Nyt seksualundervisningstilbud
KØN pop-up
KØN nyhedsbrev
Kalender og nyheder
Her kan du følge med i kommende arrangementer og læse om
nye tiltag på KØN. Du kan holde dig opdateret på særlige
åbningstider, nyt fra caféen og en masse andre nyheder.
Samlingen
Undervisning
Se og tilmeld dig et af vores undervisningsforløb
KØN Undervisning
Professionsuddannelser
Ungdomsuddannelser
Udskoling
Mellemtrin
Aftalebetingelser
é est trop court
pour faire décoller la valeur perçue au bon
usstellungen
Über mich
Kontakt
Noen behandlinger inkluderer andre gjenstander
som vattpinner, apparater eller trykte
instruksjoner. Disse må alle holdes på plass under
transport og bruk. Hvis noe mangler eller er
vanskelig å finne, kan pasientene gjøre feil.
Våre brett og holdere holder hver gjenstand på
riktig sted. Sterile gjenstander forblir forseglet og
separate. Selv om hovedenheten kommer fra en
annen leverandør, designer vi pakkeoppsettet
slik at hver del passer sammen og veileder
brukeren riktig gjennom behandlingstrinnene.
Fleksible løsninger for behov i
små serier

...

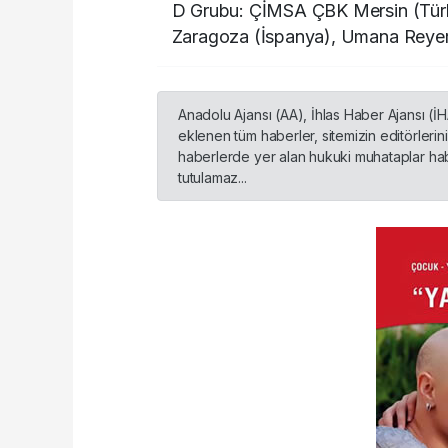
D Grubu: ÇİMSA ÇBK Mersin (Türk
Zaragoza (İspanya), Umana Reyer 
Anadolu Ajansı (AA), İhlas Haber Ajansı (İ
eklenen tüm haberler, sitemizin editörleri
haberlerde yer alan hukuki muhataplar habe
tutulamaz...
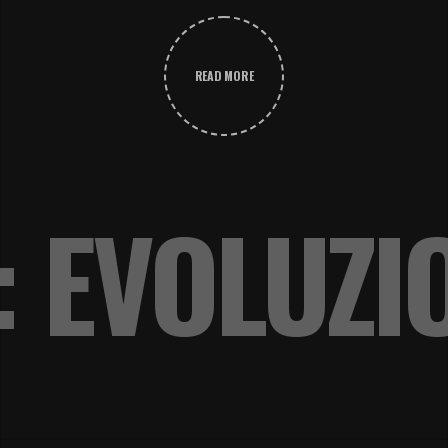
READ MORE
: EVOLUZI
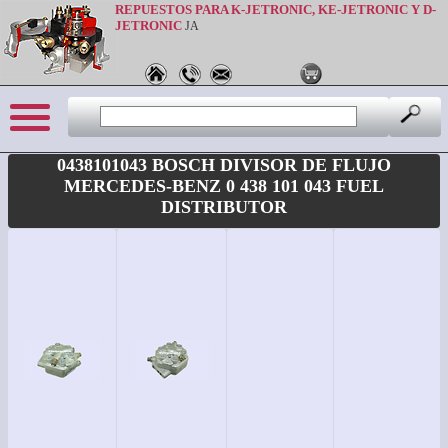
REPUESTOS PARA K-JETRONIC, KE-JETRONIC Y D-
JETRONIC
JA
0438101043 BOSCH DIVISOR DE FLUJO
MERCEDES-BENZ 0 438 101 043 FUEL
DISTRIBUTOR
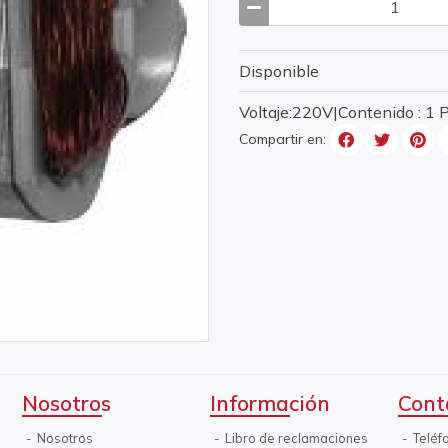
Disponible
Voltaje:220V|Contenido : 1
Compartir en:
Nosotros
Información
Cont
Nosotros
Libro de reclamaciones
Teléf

--

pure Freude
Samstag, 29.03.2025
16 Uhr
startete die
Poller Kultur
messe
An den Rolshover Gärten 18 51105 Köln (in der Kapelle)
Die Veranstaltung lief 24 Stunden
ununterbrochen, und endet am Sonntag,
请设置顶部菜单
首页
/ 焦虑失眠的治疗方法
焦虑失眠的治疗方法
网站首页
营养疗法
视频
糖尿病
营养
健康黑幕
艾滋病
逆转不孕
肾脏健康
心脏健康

Written task –
Quote the rows word for word, starting at the line that contains "Nyt seksualundervisningstilbud" and ending at the line that contains "separate. Selv om hovedenheten kommer fra en", with both of those lines included.

Reply –
Nyt seksualundervisningstilbud
KØN pop-up
KØN nyhedsbrev
Kalender og nyheder
Her kan du følge med i kommende arrangementer og læse om
nye tiltag på KØN. Du kan holde dig opdateret på særlige
åbningstider, nyt fra caféen og en masse andre nyheder.
Samlingen
Undervisning
Se og tilmeld dig et af vores undervisningsforløb
KØN Undervisning
Professionsuddannelser
Ungdomsuddannelser
Udskoling
Mellemtrin
Aftalebetingelser
é est trop court
pour faire décoller la valeur perçue au bon
usstellungen
Über mich
Kontakt
Noen behandlinger inkluderer andre gjenstander
som vattpinner, apparater eller trykte
instruksjoner. Disse må alle holdes på plass under
transport og bruk. Hvis noe mangler eller er
vanskelig å finne, kan pasientene gjøre feil.
Våre brett og holdere holder hver gjenstand på
riktig sted. Sterile gjenstander forblir forseglet og
separate. Selv om hovedenheten kommer fra en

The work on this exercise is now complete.